Ah, Summer (actually, late Spring) has begun and the hot weather has invaded us this past week here in Southern California, and specifically Los Angeles where I reside, with temperatures peaking upwards of the high 90’s. It’s hot, and while it will cool down again this weekend, I can certainly look forward to even warmer days in the weeks and months ahead. Damn the global warming that has all of the alarmists in a frenzied uproar.

Yet, despite the fact that “renowned” scientists around the nation and the world, including distinguished NASA climatologists, predicted the 2006-2007 winter season to be unseasonably wet and warm, the previous winter period in question proved much colder (records were broken here in L.A. and elsewhere) and drier than anyone anticipated (or hoped for.) Yet, these are the very same people, many of whom are members of the biased U.N. scientific propaganda machine, the Intergovernmental Panel on Climate Change (IPCC), who expect us to believe their predictions that the earth is warming due primarily to anthropogenic interference.

These are the same people who concocted the hockey stick graph, deceitfully eradicating the medieval era warming period in order to convince politicians and the public that global warming is human induced (while the IPCC was shamed into discarding that deceptive graph in favor of a diagram that did include the medieval warming period, the Al Goracle is not as progressive as liberals would like to believe–he stands stolid with his sophistry by maintaining a firm grasp on the outdated fallacious hockey stick graph when no one else will, further perpetuating that lie in his Academy Award winning slide-show, An Inconvenient Truth.) These are the same people who decry melting glaciers, while ignoring growing glaciers only miles apart.

* [What you will do]
(a) In the global warming post, what did scientists predict the 2006-2007 winter season would be like?
(b) Summarize the global warming post in two sentences.
The entries are not used in any of this work.

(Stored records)

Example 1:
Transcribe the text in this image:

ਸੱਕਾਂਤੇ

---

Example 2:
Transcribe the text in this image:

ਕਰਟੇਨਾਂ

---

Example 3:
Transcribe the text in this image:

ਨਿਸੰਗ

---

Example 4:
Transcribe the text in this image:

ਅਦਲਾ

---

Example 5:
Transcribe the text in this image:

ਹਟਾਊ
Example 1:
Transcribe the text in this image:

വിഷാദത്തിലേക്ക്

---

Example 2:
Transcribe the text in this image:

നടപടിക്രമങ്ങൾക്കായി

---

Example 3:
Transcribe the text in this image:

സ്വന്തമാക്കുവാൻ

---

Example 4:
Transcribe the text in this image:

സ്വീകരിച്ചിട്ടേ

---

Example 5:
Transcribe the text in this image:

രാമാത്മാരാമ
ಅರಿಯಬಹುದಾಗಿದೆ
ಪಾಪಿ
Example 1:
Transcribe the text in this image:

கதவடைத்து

* [Written answers]
(a) They predicted it would be unseasonably wet and warm.

(b) The writer notes that hot weather has arrived in Los Angeles and mocks global warming alarmists, pointing out that scientists who predicted a wet, warm 2006-2007 winter were wrong because it turned out colder and drier, with records broken. The writer accuses these scientists, many tied to the IPCC, of deceitfully creating the hockey stick graph, says Al Gore still uses it in An Inconvenient Truth, and charges them with decrying melting glaciers while ignoring growing ones.